Problem description –
Where a line below includes the word "fill", copy that line.

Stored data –
◆ ◆ ◆ ◆
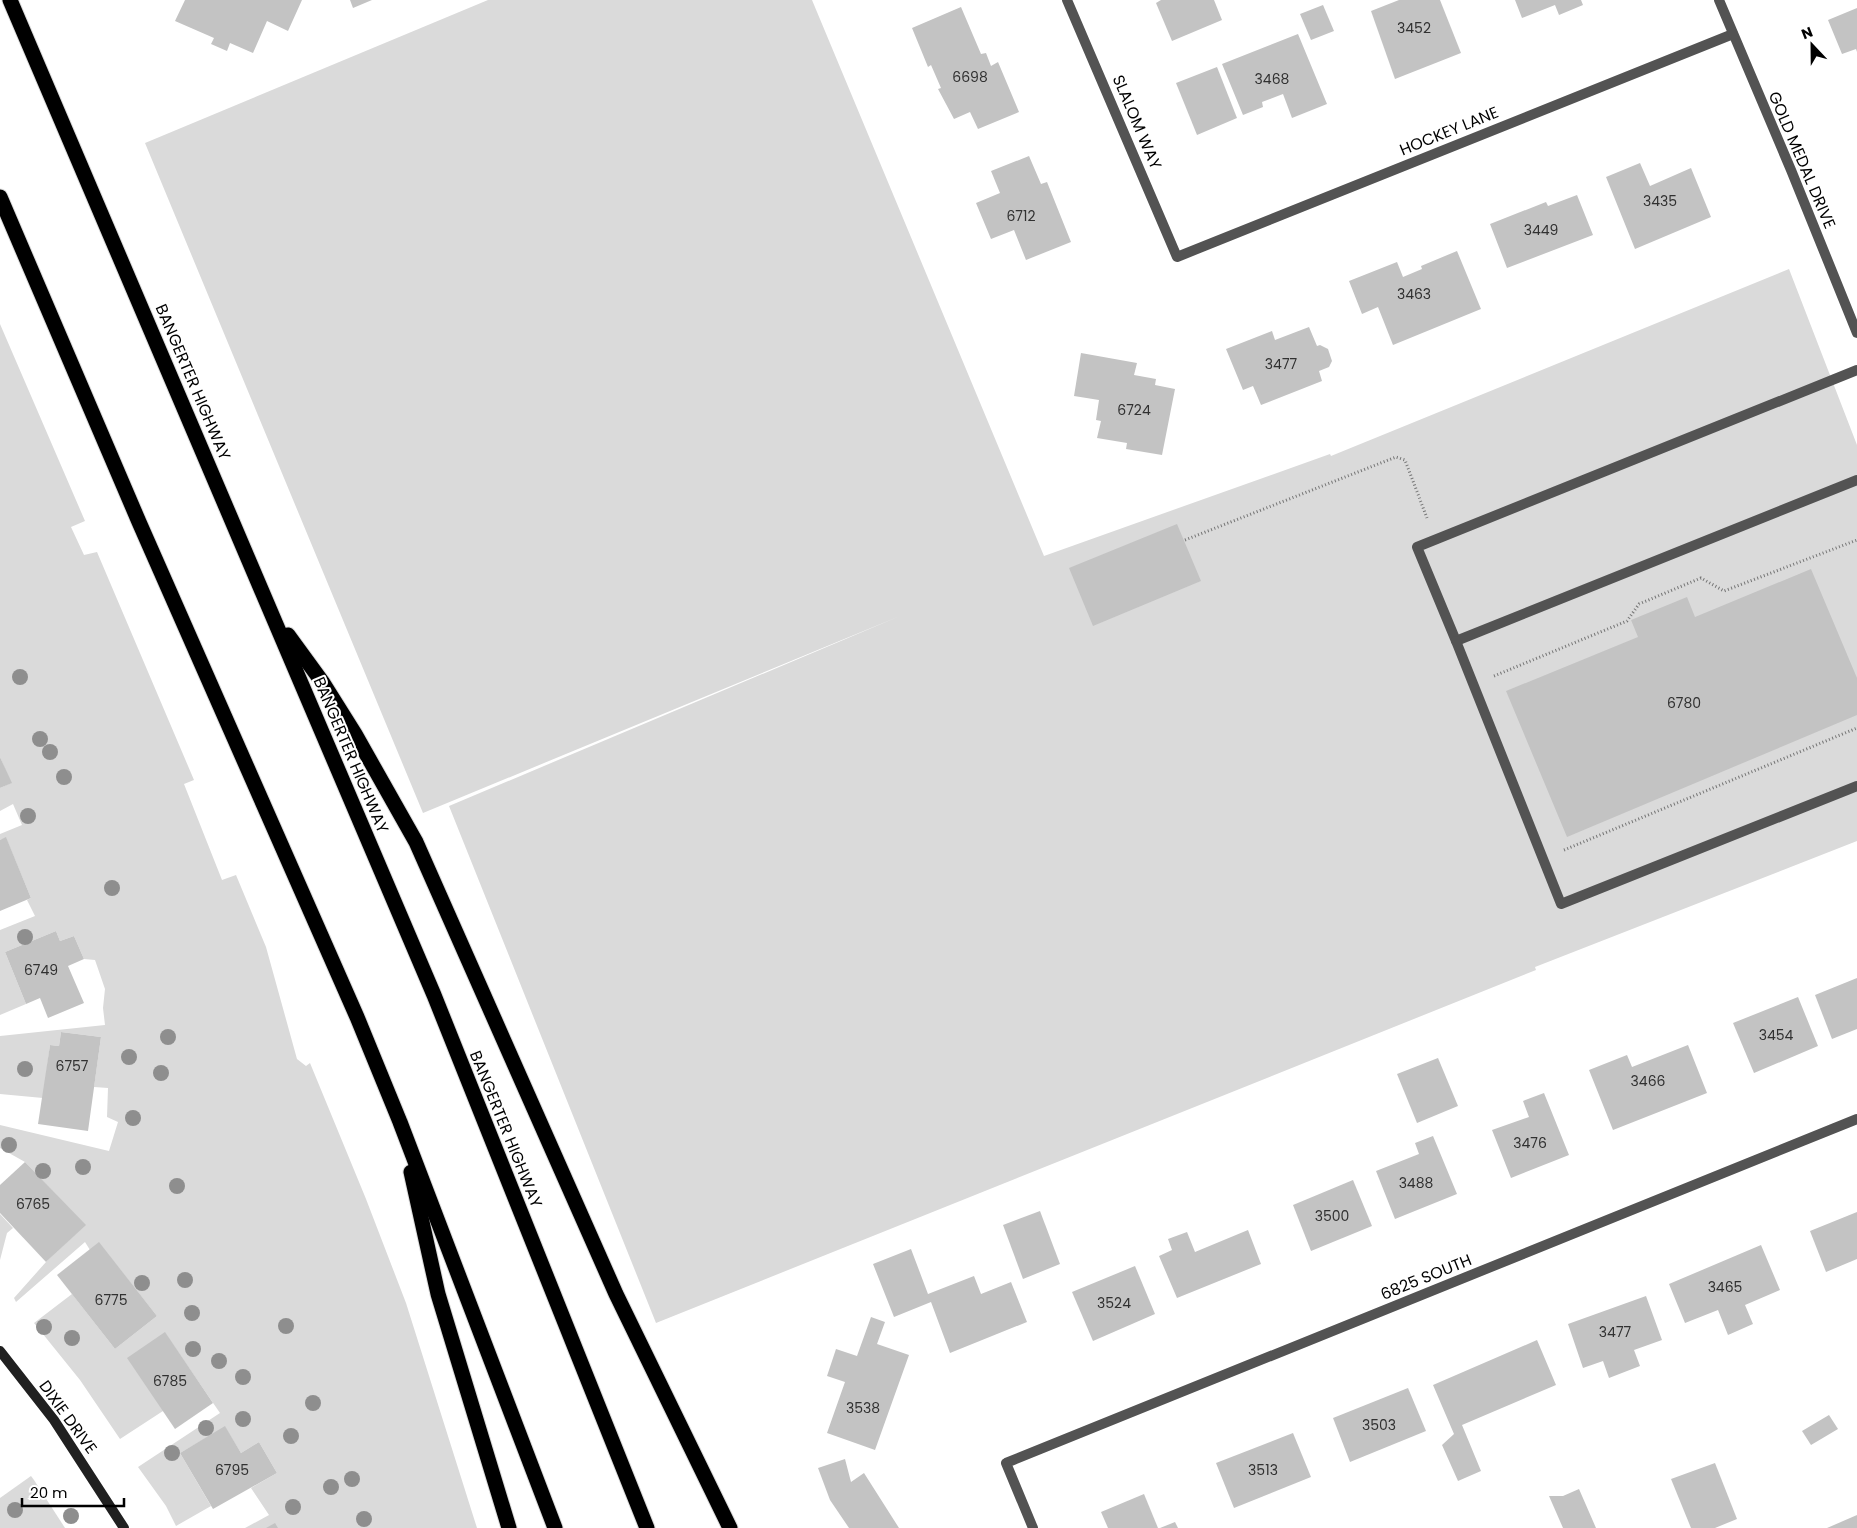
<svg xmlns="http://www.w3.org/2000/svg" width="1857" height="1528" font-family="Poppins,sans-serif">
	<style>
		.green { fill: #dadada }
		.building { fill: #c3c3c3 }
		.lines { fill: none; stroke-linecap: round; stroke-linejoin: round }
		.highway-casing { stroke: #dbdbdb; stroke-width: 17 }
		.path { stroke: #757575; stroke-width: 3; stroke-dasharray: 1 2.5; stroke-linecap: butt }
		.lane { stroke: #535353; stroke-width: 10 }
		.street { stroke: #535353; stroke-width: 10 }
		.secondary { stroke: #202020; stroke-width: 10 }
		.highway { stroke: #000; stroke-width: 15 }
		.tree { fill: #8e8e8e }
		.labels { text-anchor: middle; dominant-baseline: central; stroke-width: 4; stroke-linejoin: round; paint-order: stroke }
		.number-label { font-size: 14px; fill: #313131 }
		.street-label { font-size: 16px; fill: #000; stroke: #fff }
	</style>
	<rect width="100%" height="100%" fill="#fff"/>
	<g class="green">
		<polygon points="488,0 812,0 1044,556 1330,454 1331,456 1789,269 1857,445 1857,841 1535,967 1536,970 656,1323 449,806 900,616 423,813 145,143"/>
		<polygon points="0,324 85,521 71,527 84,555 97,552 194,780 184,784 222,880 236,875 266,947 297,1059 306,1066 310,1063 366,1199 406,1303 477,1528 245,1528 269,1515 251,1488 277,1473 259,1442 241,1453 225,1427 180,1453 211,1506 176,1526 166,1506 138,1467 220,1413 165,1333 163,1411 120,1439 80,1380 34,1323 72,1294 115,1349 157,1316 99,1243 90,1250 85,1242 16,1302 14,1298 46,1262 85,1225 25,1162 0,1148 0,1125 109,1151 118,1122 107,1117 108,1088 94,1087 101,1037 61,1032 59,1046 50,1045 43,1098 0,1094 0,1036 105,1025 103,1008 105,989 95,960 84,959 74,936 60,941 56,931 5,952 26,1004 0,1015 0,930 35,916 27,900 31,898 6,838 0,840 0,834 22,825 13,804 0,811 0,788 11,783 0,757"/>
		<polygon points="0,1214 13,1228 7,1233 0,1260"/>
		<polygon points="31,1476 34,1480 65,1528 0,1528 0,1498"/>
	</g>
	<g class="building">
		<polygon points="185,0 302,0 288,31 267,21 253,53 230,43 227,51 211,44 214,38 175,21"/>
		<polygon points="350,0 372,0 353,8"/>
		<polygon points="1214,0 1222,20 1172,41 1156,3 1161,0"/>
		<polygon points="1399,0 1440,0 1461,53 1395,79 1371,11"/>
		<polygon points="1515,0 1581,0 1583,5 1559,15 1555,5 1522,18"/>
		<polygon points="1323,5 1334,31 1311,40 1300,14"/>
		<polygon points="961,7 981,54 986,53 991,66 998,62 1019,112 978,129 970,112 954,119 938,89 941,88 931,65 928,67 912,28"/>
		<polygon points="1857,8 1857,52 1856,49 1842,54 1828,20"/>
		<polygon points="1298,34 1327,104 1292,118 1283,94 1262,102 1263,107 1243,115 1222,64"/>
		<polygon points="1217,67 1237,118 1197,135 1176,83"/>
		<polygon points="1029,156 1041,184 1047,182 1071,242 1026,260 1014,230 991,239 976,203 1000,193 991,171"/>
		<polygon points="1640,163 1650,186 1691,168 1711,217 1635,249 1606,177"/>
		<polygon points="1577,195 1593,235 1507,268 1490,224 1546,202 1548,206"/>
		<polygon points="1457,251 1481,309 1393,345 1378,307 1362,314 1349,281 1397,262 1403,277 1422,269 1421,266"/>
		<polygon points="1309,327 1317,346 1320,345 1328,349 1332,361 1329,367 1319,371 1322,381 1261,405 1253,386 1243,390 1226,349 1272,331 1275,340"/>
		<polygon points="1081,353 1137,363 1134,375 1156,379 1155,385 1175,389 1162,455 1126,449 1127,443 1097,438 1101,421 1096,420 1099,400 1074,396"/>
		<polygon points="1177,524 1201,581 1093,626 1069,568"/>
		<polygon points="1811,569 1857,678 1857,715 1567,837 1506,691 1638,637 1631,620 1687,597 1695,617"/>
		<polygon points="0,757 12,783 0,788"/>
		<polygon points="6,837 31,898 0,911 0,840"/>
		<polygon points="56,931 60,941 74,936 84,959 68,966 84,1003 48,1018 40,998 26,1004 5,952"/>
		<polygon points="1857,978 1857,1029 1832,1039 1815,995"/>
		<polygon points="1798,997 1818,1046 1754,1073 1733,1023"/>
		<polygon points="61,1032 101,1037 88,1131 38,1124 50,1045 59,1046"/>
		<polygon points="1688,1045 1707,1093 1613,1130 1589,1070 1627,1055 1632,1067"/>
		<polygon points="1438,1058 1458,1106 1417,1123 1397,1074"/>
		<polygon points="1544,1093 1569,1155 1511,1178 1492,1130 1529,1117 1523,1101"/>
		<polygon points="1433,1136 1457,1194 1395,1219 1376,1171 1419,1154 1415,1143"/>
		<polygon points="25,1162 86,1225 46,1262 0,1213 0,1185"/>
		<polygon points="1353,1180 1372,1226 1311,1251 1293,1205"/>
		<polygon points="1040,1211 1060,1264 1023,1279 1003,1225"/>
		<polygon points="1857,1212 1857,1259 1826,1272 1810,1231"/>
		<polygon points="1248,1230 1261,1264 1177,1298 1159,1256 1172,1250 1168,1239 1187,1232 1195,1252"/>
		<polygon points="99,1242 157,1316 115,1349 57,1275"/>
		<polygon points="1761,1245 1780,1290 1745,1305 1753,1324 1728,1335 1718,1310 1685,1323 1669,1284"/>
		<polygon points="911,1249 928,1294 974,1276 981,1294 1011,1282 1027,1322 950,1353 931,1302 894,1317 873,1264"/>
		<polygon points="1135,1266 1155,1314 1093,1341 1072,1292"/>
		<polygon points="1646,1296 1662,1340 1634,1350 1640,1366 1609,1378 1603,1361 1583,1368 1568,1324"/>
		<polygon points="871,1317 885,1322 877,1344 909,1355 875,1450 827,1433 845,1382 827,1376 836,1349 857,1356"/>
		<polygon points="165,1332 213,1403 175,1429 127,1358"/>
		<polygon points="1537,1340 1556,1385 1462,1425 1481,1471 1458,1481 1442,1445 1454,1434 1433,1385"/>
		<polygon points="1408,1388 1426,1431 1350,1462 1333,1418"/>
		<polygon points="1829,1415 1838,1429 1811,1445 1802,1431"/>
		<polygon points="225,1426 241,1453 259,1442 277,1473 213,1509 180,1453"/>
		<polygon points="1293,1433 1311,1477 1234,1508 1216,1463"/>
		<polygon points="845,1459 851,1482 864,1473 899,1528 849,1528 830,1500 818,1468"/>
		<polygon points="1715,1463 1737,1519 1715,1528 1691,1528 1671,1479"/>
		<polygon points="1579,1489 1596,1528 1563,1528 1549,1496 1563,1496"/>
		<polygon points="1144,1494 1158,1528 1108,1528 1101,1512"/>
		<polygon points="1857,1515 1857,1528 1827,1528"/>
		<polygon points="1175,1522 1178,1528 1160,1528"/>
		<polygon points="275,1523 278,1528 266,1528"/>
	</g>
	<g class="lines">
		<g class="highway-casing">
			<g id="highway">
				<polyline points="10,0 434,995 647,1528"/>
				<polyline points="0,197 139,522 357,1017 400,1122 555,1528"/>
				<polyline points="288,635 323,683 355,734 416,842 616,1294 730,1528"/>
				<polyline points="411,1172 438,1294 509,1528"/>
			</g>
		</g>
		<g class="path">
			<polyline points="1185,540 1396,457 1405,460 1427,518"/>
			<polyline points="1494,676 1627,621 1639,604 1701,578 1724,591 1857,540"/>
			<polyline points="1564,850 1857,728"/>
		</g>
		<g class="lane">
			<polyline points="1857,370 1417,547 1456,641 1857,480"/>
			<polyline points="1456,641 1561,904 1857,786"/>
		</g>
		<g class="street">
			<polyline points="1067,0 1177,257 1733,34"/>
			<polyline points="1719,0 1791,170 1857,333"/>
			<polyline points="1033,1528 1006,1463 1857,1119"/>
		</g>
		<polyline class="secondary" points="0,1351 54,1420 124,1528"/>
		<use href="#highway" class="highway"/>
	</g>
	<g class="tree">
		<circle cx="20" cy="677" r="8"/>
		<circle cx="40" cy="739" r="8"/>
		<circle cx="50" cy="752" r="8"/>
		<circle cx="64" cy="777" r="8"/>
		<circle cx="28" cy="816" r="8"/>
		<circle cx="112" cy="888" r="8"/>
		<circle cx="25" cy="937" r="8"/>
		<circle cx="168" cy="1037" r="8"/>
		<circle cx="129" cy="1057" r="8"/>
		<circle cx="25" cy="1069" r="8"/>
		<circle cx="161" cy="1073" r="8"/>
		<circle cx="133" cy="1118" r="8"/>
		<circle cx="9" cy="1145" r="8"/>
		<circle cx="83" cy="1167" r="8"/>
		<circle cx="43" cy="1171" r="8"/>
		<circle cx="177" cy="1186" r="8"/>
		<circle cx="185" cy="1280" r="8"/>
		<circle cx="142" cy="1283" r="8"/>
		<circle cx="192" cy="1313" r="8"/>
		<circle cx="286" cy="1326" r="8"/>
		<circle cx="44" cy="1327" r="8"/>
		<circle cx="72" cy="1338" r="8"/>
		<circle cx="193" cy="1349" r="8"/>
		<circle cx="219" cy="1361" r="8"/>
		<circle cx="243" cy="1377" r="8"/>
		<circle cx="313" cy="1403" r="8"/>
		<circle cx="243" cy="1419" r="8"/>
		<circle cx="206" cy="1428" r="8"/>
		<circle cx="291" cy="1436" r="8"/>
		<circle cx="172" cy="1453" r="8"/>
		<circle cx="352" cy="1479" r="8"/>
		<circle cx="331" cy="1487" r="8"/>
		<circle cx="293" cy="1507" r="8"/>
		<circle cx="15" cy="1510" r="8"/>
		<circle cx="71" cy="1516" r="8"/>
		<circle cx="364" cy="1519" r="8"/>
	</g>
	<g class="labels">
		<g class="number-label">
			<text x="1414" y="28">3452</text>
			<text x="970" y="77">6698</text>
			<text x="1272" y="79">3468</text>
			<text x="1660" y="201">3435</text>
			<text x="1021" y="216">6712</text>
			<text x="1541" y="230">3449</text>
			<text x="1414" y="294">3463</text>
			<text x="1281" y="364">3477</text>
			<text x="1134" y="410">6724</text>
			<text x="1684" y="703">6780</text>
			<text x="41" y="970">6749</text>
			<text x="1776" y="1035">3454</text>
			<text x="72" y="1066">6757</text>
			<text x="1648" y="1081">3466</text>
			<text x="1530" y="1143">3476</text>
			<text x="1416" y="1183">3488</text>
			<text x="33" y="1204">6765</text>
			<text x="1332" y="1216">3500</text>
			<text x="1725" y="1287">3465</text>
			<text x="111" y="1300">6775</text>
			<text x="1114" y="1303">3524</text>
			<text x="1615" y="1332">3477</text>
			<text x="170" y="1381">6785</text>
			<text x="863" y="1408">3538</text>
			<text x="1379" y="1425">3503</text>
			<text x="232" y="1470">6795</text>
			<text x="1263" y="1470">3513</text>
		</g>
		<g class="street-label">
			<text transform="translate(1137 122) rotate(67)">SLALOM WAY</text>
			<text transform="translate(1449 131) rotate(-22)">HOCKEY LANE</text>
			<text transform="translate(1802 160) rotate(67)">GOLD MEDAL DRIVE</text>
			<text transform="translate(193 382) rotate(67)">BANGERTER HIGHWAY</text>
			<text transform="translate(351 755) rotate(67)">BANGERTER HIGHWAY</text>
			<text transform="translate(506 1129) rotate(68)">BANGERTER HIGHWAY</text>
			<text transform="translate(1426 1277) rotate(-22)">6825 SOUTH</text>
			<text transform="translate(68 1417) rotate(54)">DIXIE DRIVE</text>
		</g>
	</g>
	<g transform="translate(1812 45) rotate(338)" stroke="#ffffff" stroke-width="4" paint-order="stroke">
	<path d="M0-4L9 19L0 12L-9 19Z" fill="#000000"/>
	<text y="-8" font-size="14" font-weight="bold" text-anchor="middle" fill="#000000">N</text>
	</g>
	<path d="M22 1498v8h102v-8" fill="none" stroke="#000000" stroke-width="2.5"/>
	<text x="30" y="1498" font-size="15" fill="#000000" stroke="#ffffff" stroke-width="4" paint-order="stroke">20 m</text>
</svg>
◆ ◆ ◆ ◆
Problem solution –
		.green { fill: #dadada }
		.building { fill: #c3c3c3 }
		.lines { fill: none; stroke-linecap: round; stroke-linejoin: round }
		.tree { fill: #8e8e8e }
		.number-label { font-size: 14px; fill: #313131 }
		.street-label { font-size: 16px; fill: #000; stroke: #fff }
	<rect width="100%" height="100%" fill="#fff"/>
	<path d="M0-4L9 19L0 12L-9 19Z" fill="#000000"/>
	<text y="-8" font-size="14" font-weight="bold" text-anchor="middle" fill="#000000">N</text>
	<path d="M22 1498v8h102v-8" fill="none" stroke="#000000" stroke-width="2.5"/>
	<text x="30" y="1498" font-size="15" fill="#000000" stroke="#ffffff" stroke-width="4" paint-order="stroke">20 m</text>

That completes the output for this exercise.